The solution emphasizes compliance-first design, with enterprise integration options and support for secure on-premises or cloud deployment. It is particularly aligned with banks, fintechs, and other regulated sectors that must balance innovation with strict data protection requirements.
Setup can be complex, and licensing may be challenging for smaller teams, so Hazy is more appropriate for larger organizations with clear regulatory drivers and the resources to implement a privacy-focused synthetic data platform.
6. SDV (Synthetic Data Vault)
SDV is an open-source Python library for generating synthetic tabular, relational, and time-series data. It supports multiple generative models – such as CTGAN, CopulaGAN, and GaussianCopula – along with relational constraints and a Python SDK, giving technical users a high degree of control over how synthetic datasets are produced.

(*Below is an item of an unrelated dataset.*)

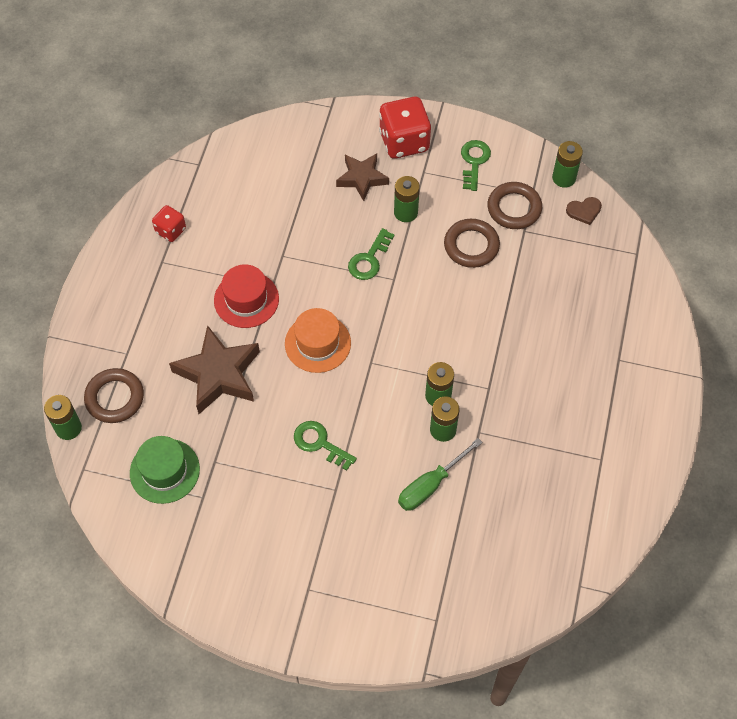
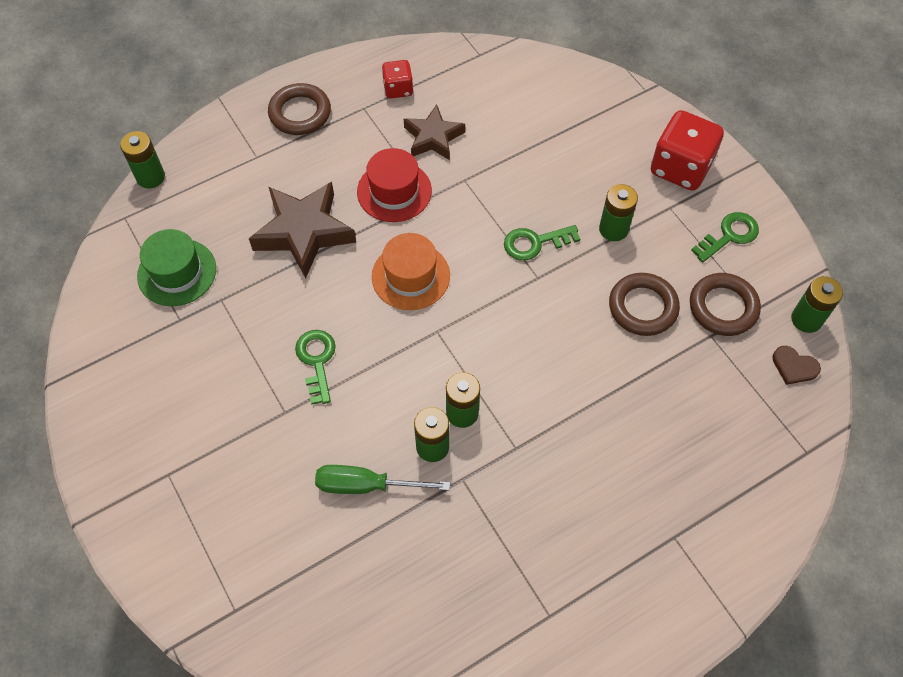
camera: 45 degrees right, 0 degrees up
(115, 398) = (208, 183): brown ring -> brown ring (300, 113)
(362, 178) = (606, 170): brown star -> brown star (433, 138)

Because it is open-source, SDV is flexible and cost-effective, but it requires manual setup, coding, and configuration. It does not provide the enterprise features, governance, or support that commercial platforms offer, so it is typically a better fit for smaller data science teams, research projects, or academic users who are comfortable working directly in code rather than for enterprises seeking a managed, end-to-end solution.
Conclusion
Synthetic data is shifting from a niche innovation to a practical necessity for organizations that want to test software, train ML models, and share data without compromising privacy. For enterprises with large, heterogeneous data environments and stringent compliance needs, K2view stands out by managing the entire synthetic data lifecycle, combining multiple generation techniques with an entity-based architecture and integration into CI/CD workflows.